In each case the five bilingual documents are visible no matter what the project's language settings are. However, there is strict adherence to language variants and the generic language setting for monolingual documents! In my opinion, that's for the birds. I see no good reason to follow a different rule for data availability in bilingual versus monolingual documents. So in a sense, Kilgray has cleaned up this inconsistency in the latest version of memoQ.

Some have expressed a desire for a "switch" setting to allow language variant settings to be ignored. And perhaps Kilgray will provide such a feature in the future. But the best way to get there now is simply to make your project's language settings generic.

Changing the language settings for bilingual data in an existing LiveDocs corpus 
If you have a corpus with a mix of language settings and you want to convert these to generic settings or a particular variant, this can be done as follows currently only for bilingual documents:
  1. Select the bilingual documents to export from the corpus and export them to a folder. (If you choose to zip them all together, unpack the *.zip file later to make a folder of the exported *.mqxlz files.
  2. Re-import the *.mqxlz files to the LiveDocs corpus via the Resource Console so you are able to specify the exact language settings you want.
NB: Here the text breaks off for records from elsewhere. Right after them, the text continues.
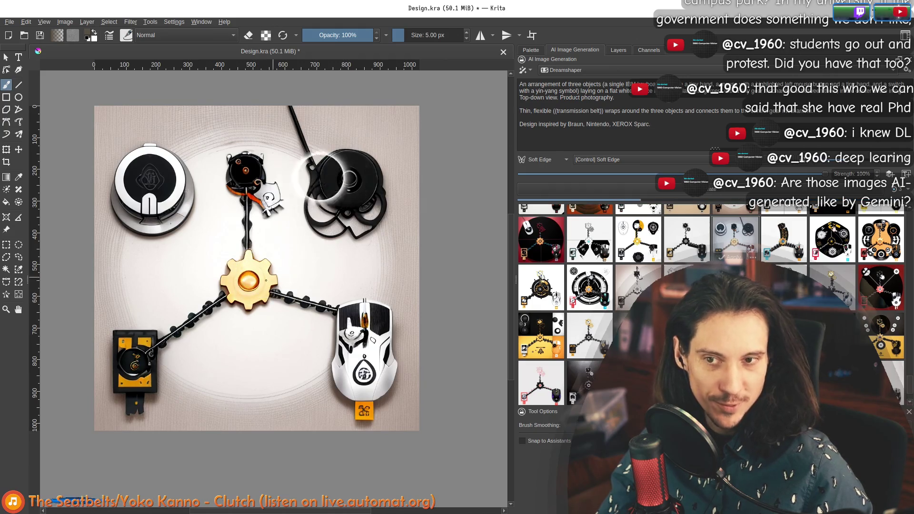
click(784, 247)
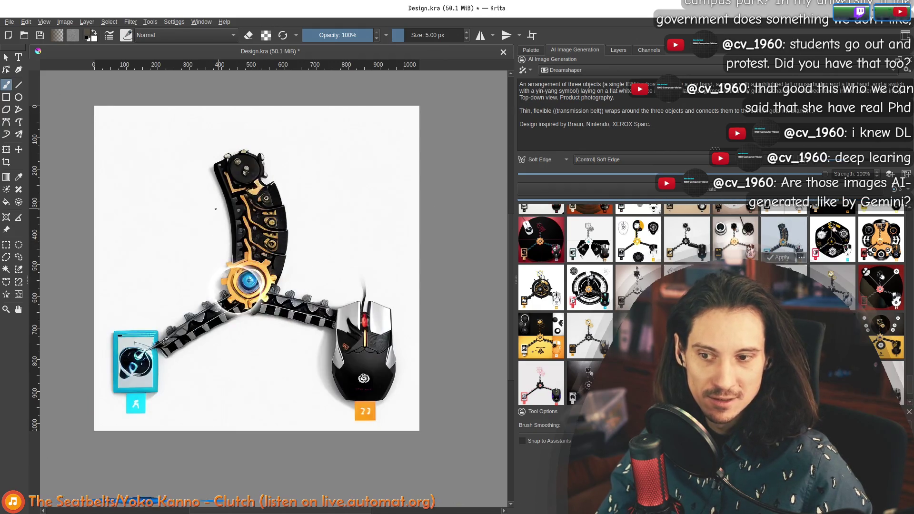
click(832, 239)
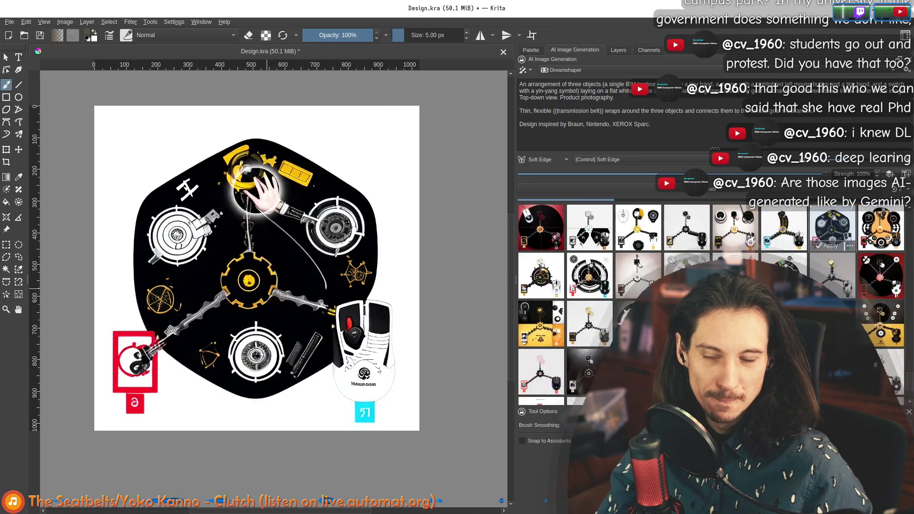
click(881, 230)
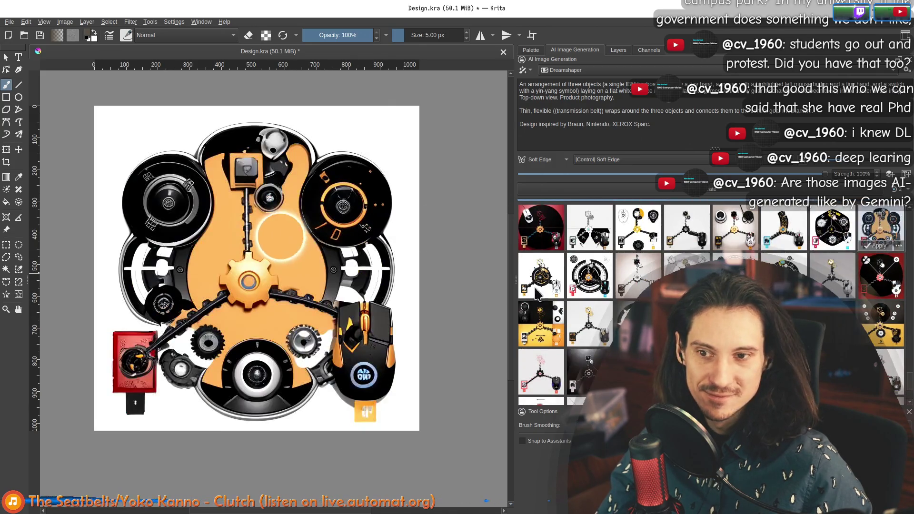
Preview the next row, from the black wheel with yellow gear to the yellow-and-black variant
click(541, 275)
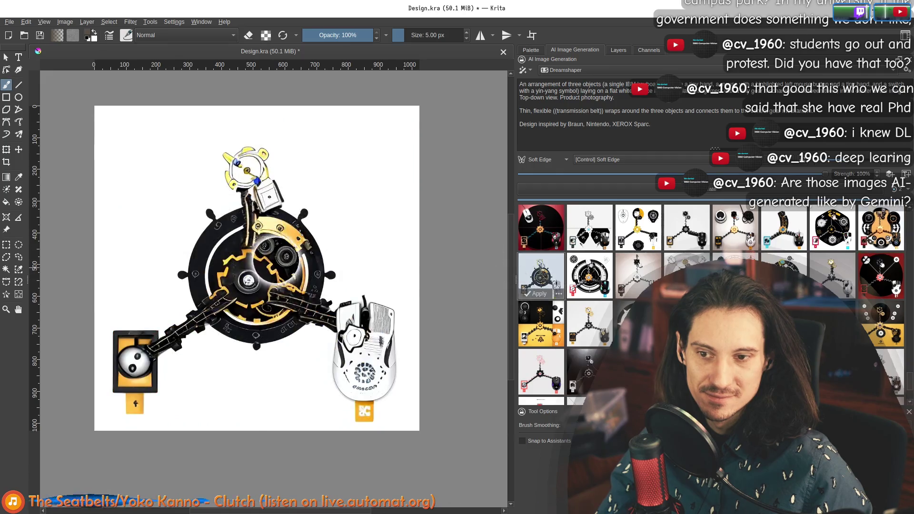
scroll(606, 288, down, 1)
click(593, 279)
click(635, 276)
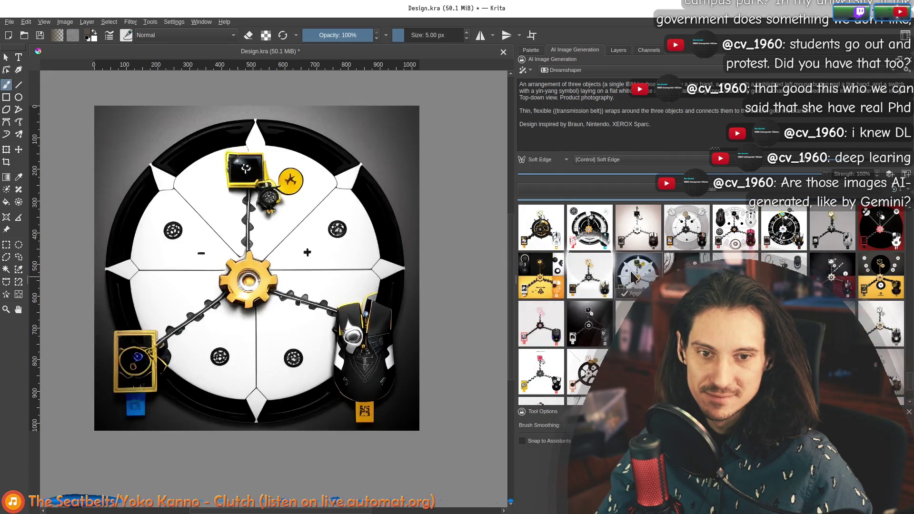
click(687, 276)
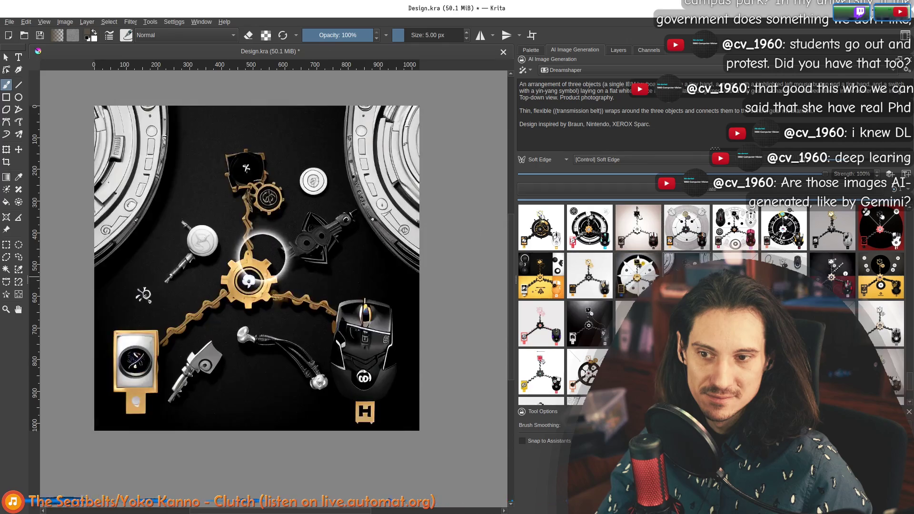
scroll(737, 243, down, 1)
click(740, 222)
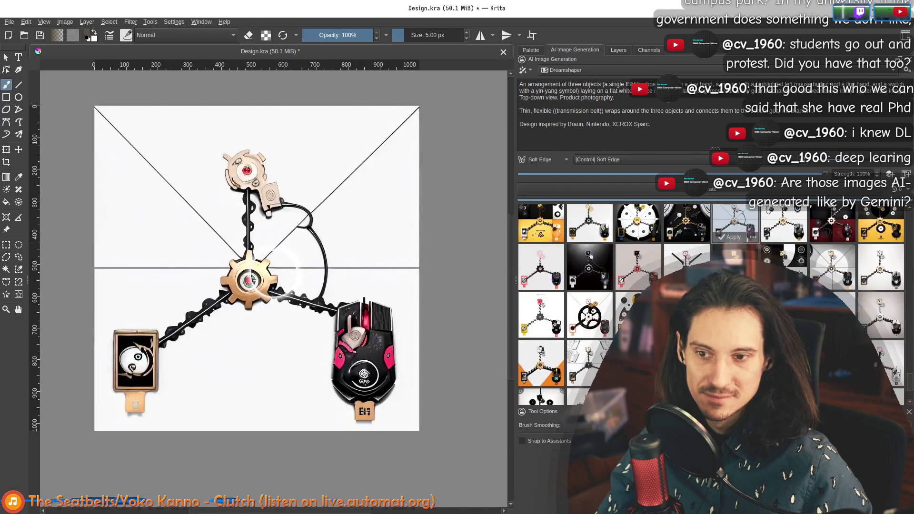
scroll(740, 221, up, 1)
click(793, 244)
In the import dialog, you'll have to change the filter setting manually from "binary" to "XLIFF". These *.mqxlz files are not the same as bilingual files from a translation document in a project and are not recognized automatically.
Unfortunately, there is no way to change the language settings of a monolingual document except to re-import it in the Resource Console in its original form and set the language variant (or generic value) there.

So really, for now, the best way to go seems to be to use memoQ 2015 with generic project language settings.